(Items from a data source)
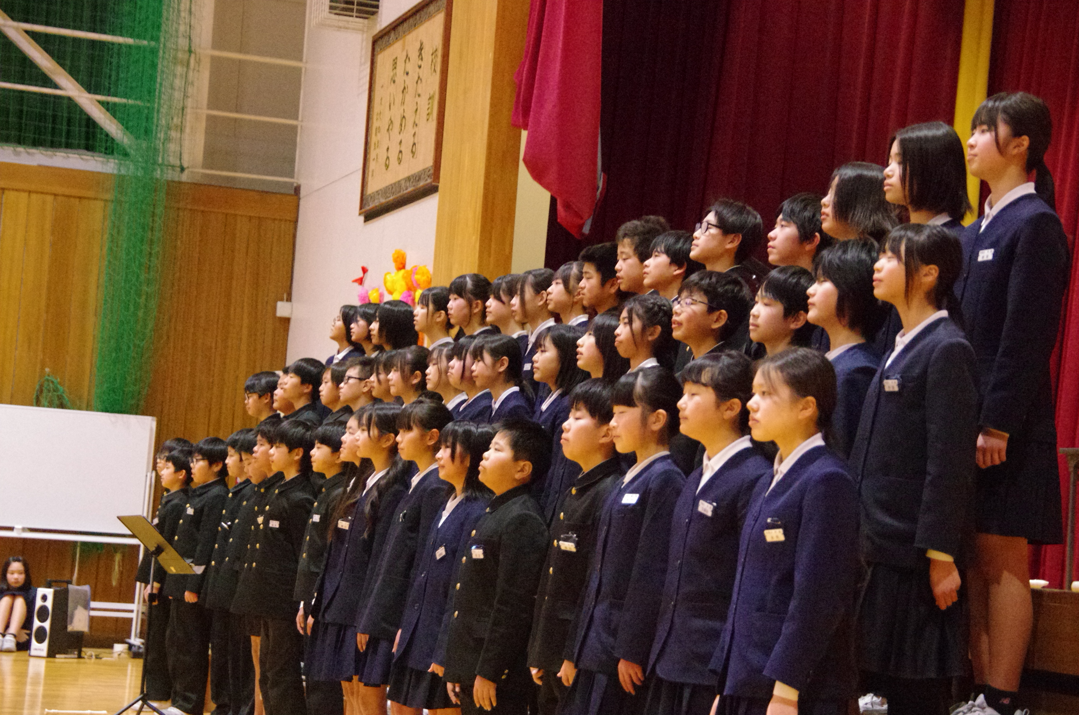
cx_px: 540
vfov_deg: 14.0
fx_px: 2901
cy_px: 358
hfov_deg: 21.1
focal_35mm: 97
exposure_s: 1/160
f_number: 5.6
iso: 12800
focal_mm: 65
---
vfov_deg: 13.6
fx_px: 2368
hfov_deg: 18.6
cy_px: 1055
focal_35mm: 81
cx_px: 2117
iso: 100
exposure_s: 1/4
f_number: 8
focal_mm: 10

*TASK STATEMENT*.
Out of the entries above, write out only the lines between the line holding "hfov_deg: 21.1" and the line holding "focal_mm: 65", inclusive, each exactly as given.

*SOLUTION FOR THIS PROBLEM*.
hfov_deg: 21.1
focal_35mm: 97
exposure_s: 1/160
f_number: 5.6
iso: 12800
focal_mm: 65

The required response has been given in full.